– Ну, я своего не упущу, – сказал Колесник, – благодаря глупым панам, выбравшим меня в члены, я теперь могу спокойно жить. Хоть, может, и больше не выберут, а Веселый Кут и две тысячи десятин кого угодно успокоят навек. Буду теперь хозяином.
– Ты купил Веселый Кут?
– Да.
– Это недалеко от Марьяновки?
– Тот самый. А ты откуда Марьяновку знаешь?
Она только вздохнула. Лакей принес вино, ром, поставил на стол и бесшумно скрылся.
– Ты что, из тех краев? – спросил Колесник.
– Много будешь знать – скоро состаришься, – ответила она, придвигая к нему стакан чаю, наполовину смешанного с ромом.
– Да... Эх! Кабы сбросить двадцать лет... а то одно только горе, – сказал Колесник.

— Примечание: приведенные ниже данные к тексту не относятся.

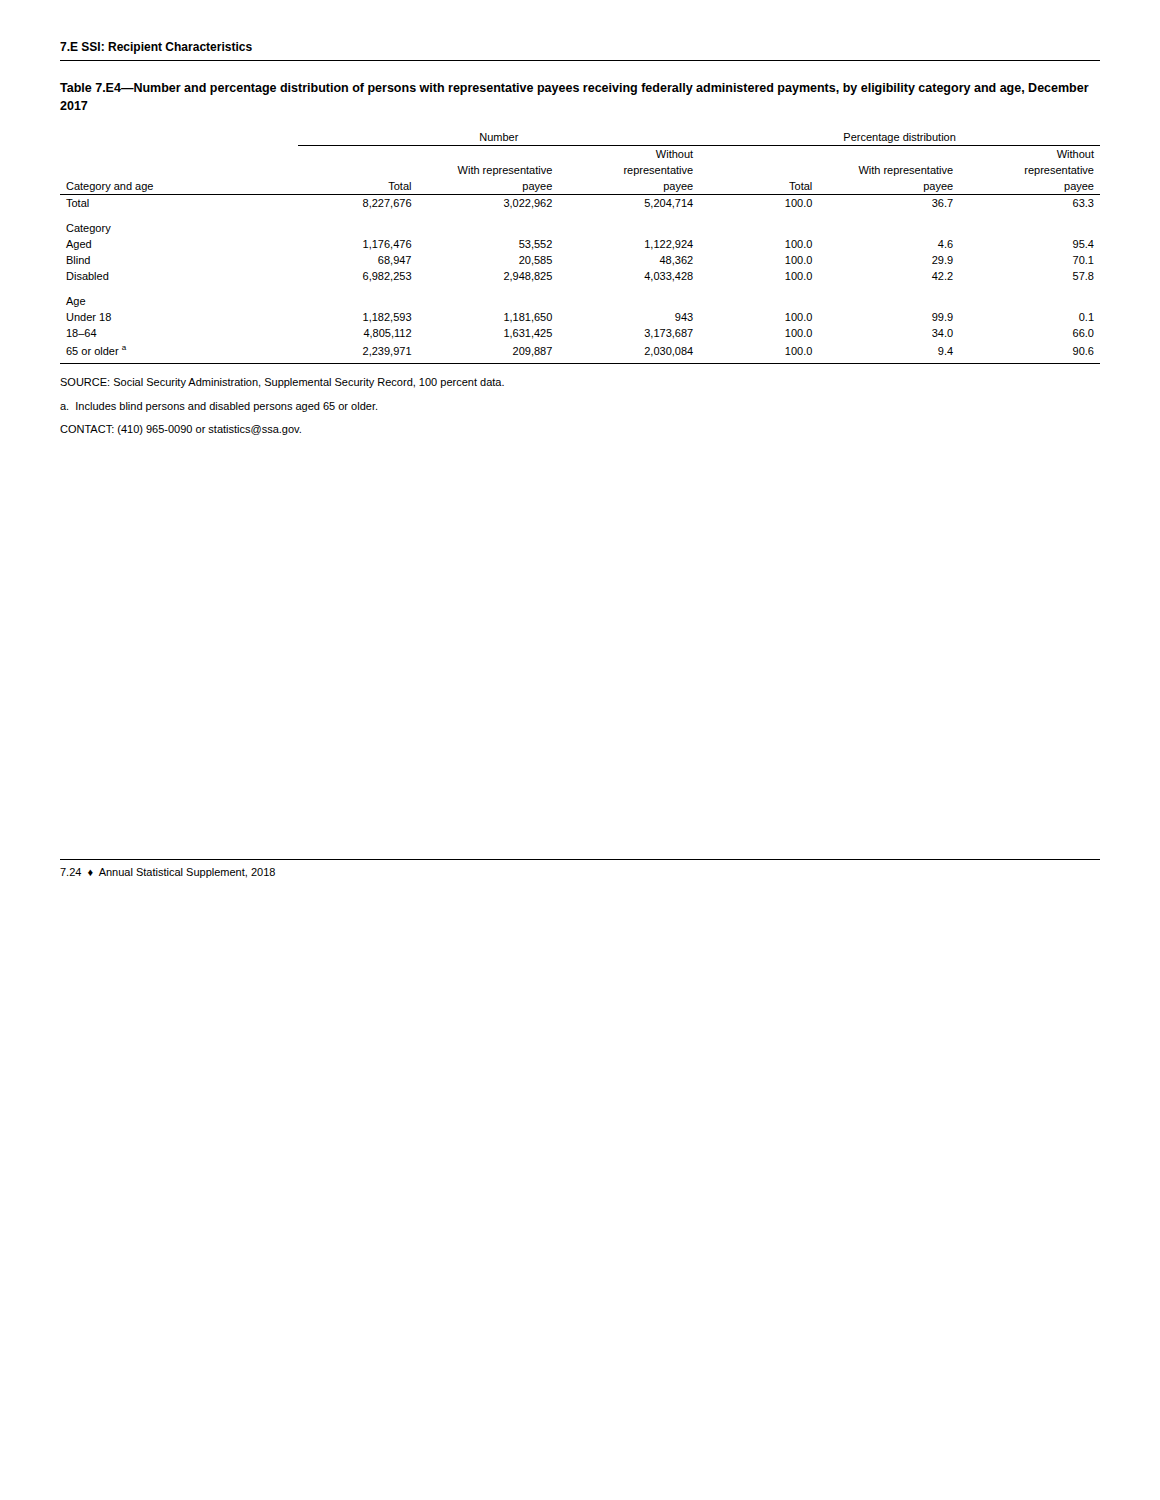7.E SSI: Recipient Characteristics
Table 7.E4—Number and percentage distribution of persons with representative payees receiving federally administered payments, by eligibility category and age, December 2017
| | Number | Percentage distribution |
| --- | --- | --- |
| | | | Without | | | Without |
| | | With representative | representative | | With representative | representative |
| Category and age | Total | payee | payee | Total | payee | payee |
| Total | 8,227,676 | 3,022,962 | 5,204,714 | 100.0 | 36.7 | 63.3 |
| Category | | | | | | |
| Aged | 1,176,476 | 53,552 | 1,122,924 | 100.0 | 4.6 | 95.4 |
| Blind | 68,947 | 20,585 | 48,362 | 100.0 | 29.9 | 70.1 |
| Disabled | 6,982,253 | 2,948,825 | 4,033,428 | 100.0 | 42.2 | 57.8 |
| Age | | | | | | |
| Under 18 | 1,182,593 | 1,181,650 | 943 | 100.0 | 99.9 | 0.1 |
| 18–64 | 4,805,112 | 1,631,425 | 3,173,687 | 100.0 | 34.0 | 66.0 |
| 65 or older a | 2,239,971 | 209,887 | 2,030,084 | 100.0 | 9.4 | 90.6 |
SOURCE: Social Security Administration, Supplemental Security Record, 100 percent data.
a. Includes blind persons and disabled persons aged 65 or older.
CONTACT: (410) 965-0090 or statistics@ssa.gov.
7.24 ♦ Annual Statistical Supplement, 2018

Наташа с жадностью принялась пить. Чай, наполовину разбавленный вином, утолял жажду. Осушив стакан, она сказала:
– Я еще буду пить.
И налила еще больше вина в стакан. Медленно отхлебывая обжигающий напиток, она все больше краснела, – хмель заметно сказывался и на ее лице, и в движениях, и в разговоре.
– А ну, пройдись по одной доске, – сказал он, смеясь.
– Думаешь – не пройдусь? Так вот же тебе! – Схватив свечу, она поставила ее на пол. Потом, подняв еще выше свое короткое платье, медленно зашагала. – Гляди же! – крикнула она.
Она мелкими шажками прошлась по комнате. Потом закружилась вокруг него и в изнеможении упала. Он с трудом поднял ее и положил на диван.
Колесник долго хлопотал, пока удобно устроил ее. Он принес подушку из спальни, положил ей под голову и уселся рядом. Как белая лилия, лежала она, затянутая в черный бархат. На лбу выступили капельки холодного пота, высоко и порывисто подымалась грудь, точно ей не хватало воздуха.
Долго она лежала совершенно неподвижно, потом открыла глаза и тяжело вздохнула.
– Ох! Закружилась я, – произнесла она тихо и снова закрыла глаза.
– Не надо было столько пить, – укоризненно произнес Колесник.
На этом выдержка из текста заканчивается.